Wenn die Mutter coronapositiv ist, wird das Kind dann separiert? DÜRSELEN Nein, die Mütter dürfen auch stillen, müssen aber den Mund-nasen-schutz anziehen und dürfen ihr Kind nicht küssen. Mutter und Kind zu trennen, ist nicht vorstellbar. Das würde die emotionale Bindung arg belasten. Auch hält sich das Risiko in Grenzen. Man hat bisher nur Fragmente des Virus in der Muttermilch gesehen und geht davon aus, dass das Kind darüber nicht angesteckt werden kann. Das ist aber noch nicht hundertprozentig sicher, da laufen Studien.
Was passiert bei Hochschwangeren mit schweren Covid-19-verläufen: Wird das Kind frühzeitig geholt? DÜRSELEN Wir haben solche Fälle zum Glück nicht gehabt. In der Literatur empfohlen wird zu schauen, wie weit das Kind ist, ob es etwa eine eigene Lungenreife hat. Entscheidend ist auch die aktuelle Situation der Mutter. Entlastet oder schwächt man sie, wenn man das Kind holt? Das muss man von Fall zu Fall entscheiden.
Wie ist es denn mit der Maskenpflicht?
DÜRSELEN Bei der Geburt soll die werdende Mutter so lange eine Maske benutzen, wie es eben geht. Unsere Mitarbeiter tragen hochwertige Ffp2-masken. Wenn die Mutter nicht mehr kann, darf sie die Maske ausziehen. Ein Kind zu bekommen, ist harte Arbeit.
Darf auf der Geburtsstation noch Besuch empfangen werden? Und was heißt das für die Stimmung? DÜRSELEN Nein, außer dem Vater ist kein Besuch mehr erlaubt. Und dennoch die Stimmung gar nicht so schlecht. Ich habe in den vergangenen Wochen oft bei frischgebackenen Eltern nachgefragt, und es bringt auch Ruhe für die junge Familie, dass nicht die ganze Verwandtschaft ins Krankenhaus kommt.
Werden Mütter und Kinder schneller entlassen?
DÜRSELEN Ja, wenn sie das wollen, ist das nach 48 Stunden möglich. Wir sprechen das an und versuchen das hinzukriegen, wenn es von den Untersuchungen her machbar ist. Sie dürfen aber auch länger bleiben.

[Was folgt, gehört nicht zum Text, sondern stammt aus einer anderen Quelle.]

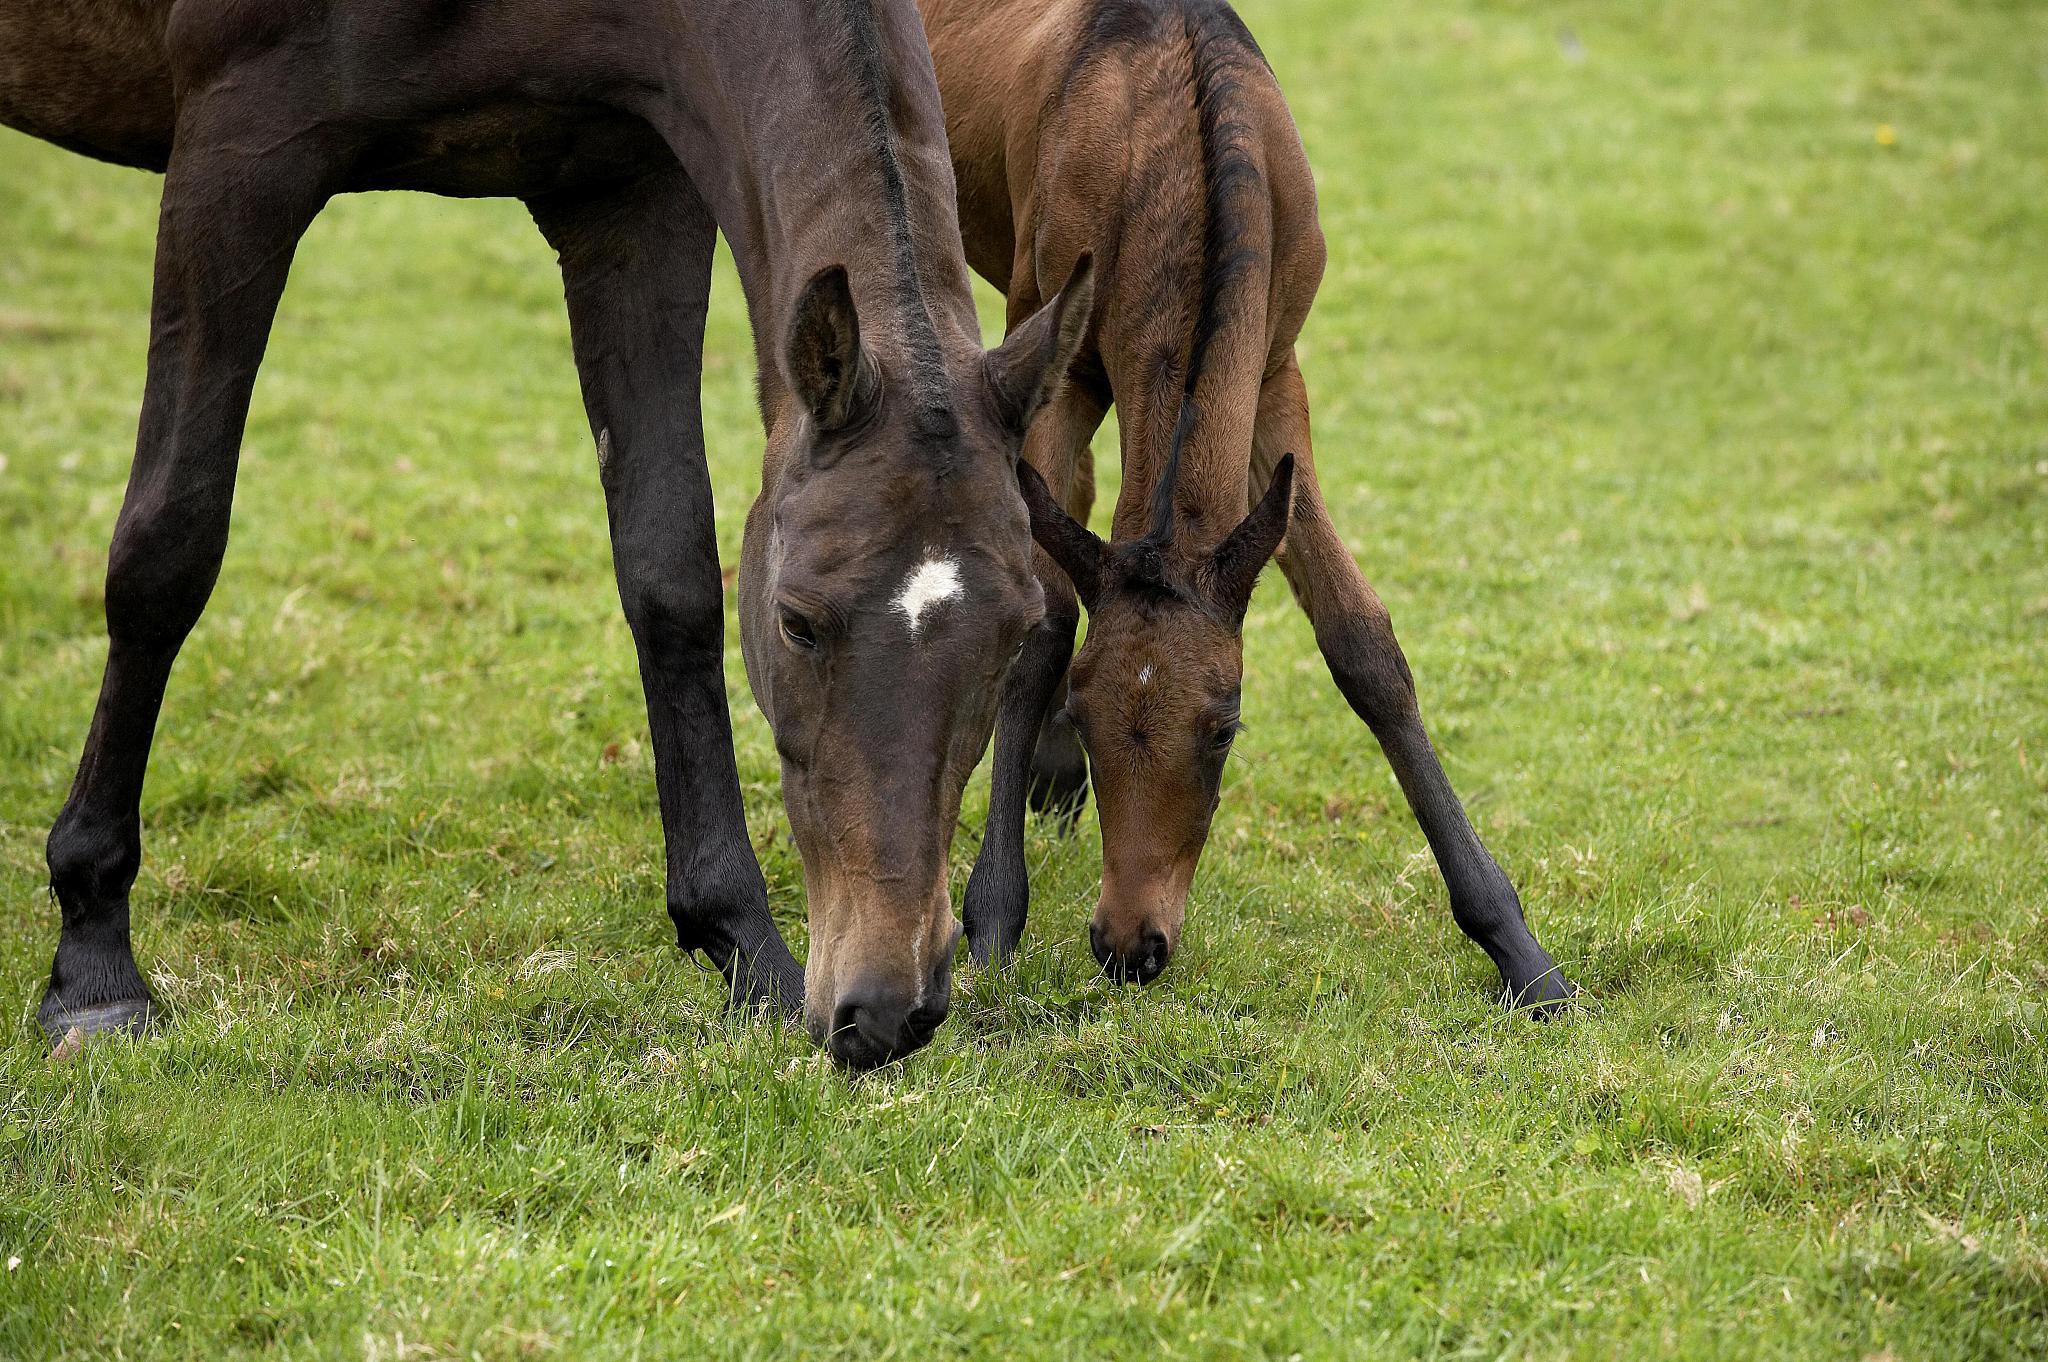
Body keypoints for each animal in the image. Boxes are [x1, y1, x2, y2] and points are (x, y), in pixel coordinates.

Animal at [1, 0, 1094, 1068]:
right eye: (798, 623)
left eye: (1012, 638)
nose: (888, 1008)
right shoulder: (237, 153)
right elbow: (168, 549)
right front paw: (94, 963)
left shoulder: (629, 195)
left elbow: (670, 571)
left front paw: (746, 950)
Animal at [918, 0, 1572, 1011]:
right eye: (1094, 713)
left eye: (1224, 727)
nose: (1129, 944)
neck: (1170, 149)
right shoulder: (1055, 345)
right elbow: (1043, 623)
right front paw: (991, 922)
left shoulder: (1274, 372)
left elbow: (1361, 642)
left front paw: (1523, 953)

Stellen Sie mehr coronapositive Mütter fest, und fürchten Sie eine Zunahme dieser Fallzahlen? DÜRSELEN Die Sorge ist berechtigt, das sehen wir auch gerade auf unserer Intensivstation. Wir hatten im Vergleich zum Anfang des Jahres in den vergangenen Wochen mehr Fälle von Frauen, die Corona in der Schwangerschaft hatten, mit einem moderaten Verlauf, und dann bei uns geboren haben. Ich gehe bei den steigenden Zahlen davon aus, dass das vermehrt auf uns zukommen wird.

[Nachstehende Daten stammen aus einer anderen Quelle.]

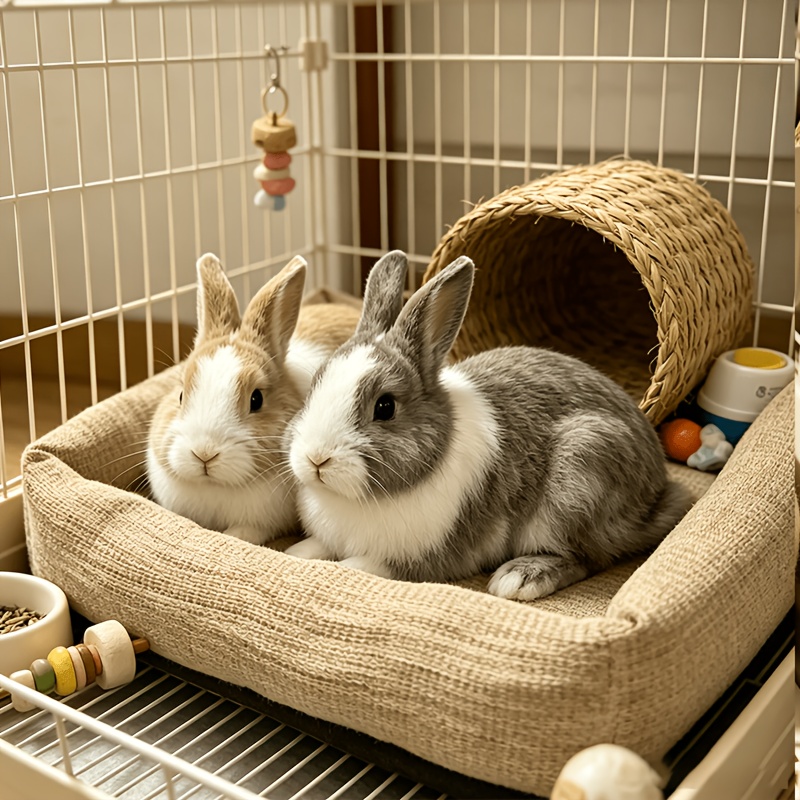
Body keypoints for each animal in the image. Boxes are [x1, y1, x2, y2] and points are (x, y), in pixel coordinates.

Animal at [146, 253, 360, 546]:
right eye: (180, 395)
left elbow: (244, 533)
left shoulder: (261, 522)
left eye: (256, 399)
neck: (216, 487)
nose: (204, 453)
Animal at [284, 250, 691, 601]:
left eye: (385, 407)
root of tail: (657, 490)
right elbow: (309, 549)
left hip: (581, 472)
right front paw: (291, 554)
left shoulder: (416, 558)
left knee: (588, 557)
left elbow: (359, 566)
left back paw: (520, 578)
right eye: (315, 383)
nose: (316, 459)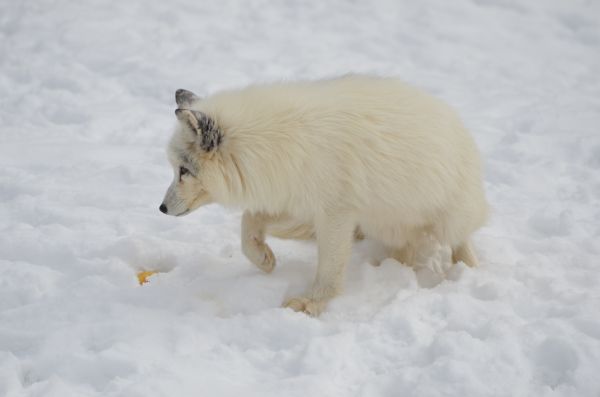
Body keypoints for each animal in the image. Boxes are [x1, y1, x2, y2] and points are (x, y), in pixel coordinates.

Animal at [159, 75, 488, 316]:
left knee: (461, 241)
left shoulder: (335, 212)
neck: (276, 142)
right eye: (175, 168)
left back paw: (467, 269)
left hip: (447, 219)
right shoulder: (296, 202)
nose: (161, 208)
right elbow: (248, 222)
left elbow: (329, 270)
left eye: (183, 171)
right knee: (404, 251)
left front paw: (311, 303)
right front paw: (263, 259)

Wie ist das bei Notfällen, wenn es schnell gehen muss?
DÜRSELEN Da machen wir eine Symptomabfrage. Und wenn man einen Verdacht hat, zieht die Mannschaft sich Schutzkleidung über. Ich kann keine Hebamme durch eine Krankenschwester ersetzen. Wir versuchen Ausfall zu vermeiden. Schnelltests sind der Standard für alle Mütter und Väter.

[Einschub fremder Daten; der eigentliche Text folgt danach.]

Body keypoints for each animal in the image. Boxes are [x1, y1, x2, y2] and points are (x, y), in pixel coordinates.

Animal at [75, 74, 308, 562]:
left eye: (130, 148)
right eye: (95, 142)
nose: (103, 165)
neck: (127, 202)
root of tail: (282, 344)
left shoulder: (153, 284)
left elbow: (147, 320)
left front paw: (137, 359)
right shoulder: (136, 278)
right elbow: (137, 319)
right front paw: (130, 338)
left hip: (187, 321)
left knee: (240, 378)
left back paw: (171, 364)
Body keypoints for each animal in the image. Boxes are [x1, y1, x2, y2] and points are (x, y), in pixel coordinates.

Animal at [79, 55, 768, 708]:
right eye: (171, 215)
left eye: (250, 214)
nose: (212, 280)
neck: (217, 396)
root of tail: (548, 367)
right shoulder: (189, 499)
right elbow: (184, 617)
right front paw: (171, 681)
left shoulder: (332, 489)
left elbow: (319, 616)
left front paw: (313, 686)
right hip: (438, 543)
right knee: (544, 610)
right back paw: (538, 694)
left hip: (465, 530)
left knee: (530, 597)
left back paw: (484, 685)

Wie fühlt man sich am 24. Dezember als Chef einer Geburtsklinik? DÜRSELEN Wir freuen uns über jedes Christkind, das kommt. Immer wieder. Das ist jedes Jahr schön. Ich rufe auch immer nachmittags im Kreißsaal an und frage, wie viele wir schon haben. Wir freuen uns – aber ob die Kinder sich später freuen, dass sie am 24. Dezember Geburtstag haben, ist eine ganz andere Sache.